**Source passage**.
==============================

The first breath analyzer approved under an emergency use authorization by the US FDA for COVID-19 was the InspectIR COVID-19 Breathalyzer employing gas chromatography and mass spectroscopy (GC–MS). It showed high accuracy in detecting COVID-19 and its Omicron variant through breath analysis [17]. Since then, other studies have also demonstrated the potential of breath analysis in detecting SARS-CoV-2 infections among patients with moderate to severe cases who are receiving treatment in hospitals or intensive care units [18,19,20]. Grassin-Delyle et al. [21] also published a study in EBioMedicine, where they analyzed distinct VOCs in the breath of mechanically ventilated adults suffering from COVID-19. This breath signature was then contrasted with a control group of ventilated patients who had acute respiratory distress syndrome but not COVID-19. Recently, the feasibility of using UV spectroscopy on exhaled breath was demonstrated, specifically analyzing carbonyl VOCs, to distinguish COVID-19 positive individuals, highlighting the potential of breath analysis as a rapid, non-invasive diagnostic tool for the disease [22].
Additionally, breath analysis had shown promise in identifying individuals with mild symptoms who are infected with the virus [23]. However, the technology employed in these studies involves GC–MS. It is important to note that TERA.Bio® technology and GC–MS are distinct analytical techniques. While GC–MS focuses on the specific VOCs present in breath samples, the TERA.Bio® operates by identifying patterns and features associated with COVID-19 materials (complexes) within the spectrum. In comparison to liquid chromatography–mass spectrometry, the TERA.Bio® breath analyzer offers several advantages, including rapid results (usually in under 5 min from registration to result), the ability to operate without the need for medical personnel, and cost-effectiveness. These attributes make TERA.Bio® technology a practical choice for widespread population testing and monitoring during a pandemic.
A breath analyzer, when used in conjunction with rigorous contact tracing, swift isolation, and quarantine procedures, and under the guidance of a collaborative leadership structure that facilitates quick decision making and adaptation to emerging data, plays a vital role in curbing the spread of SARS-CoV-2 within a university environment [15].
These components form the foundation for ongoing monitoring and operational feasibility, even in the face of worsening local transmission throughout the semester. In the case of COVID-19 transmission, the surveillance phase applied in this study encompassed a comprehensive strategy that involved testing, contact tracing, and the efficient management of isolation and quarantine measures, effectively controlling COVID-19 transmission within the university setting.

==============================

**Task list**.
A) Answer these questions using the passage on COVID-19 breath analysis:
(i) What was the first breath analyzer the US FDA approved under an emergency use authorization for COVID-19?
(ii) In which journal did Grassin-Delyle et al. publish their study?
(iii) How long does the TERA.Bio® breath analyzer usually take to give results?
B) List every advantage that the passage on COVID-19 breath analysis says the TERA.Bio® breath analyzer has over liquid chromatography–mass spectrometry.
C) Reproduce the part of the passage on COVID-19 breath analysis starting with "A breath analyzer, when" and going on through "university environment [15].".

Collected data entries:
==============================

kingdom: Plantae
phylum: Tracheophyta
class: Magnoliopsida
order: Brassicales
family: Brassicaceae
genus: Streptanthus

==============================

**Task results**.
A)
(i) The InspectIR COVID-19 Breathalyzer
(ii) EBioMedicine
(iii) Usually under 5 minutes, from registration to result

B)
- Rapid results (usually in under 5 min from registration to result)
- The ability to operate without the need for medical personnel
- Cost-effectiveness

C)
A breath analyzer, when used in conjunction with rigorous contact tracing, swift isolation, and quarantine procedures, and under the guidance of a collaborative leadership structure that facilitates quick decision making and adaptation to emerging data, plays a vital role in curbing the spread of SARS-CoV-2 within a university environment [15].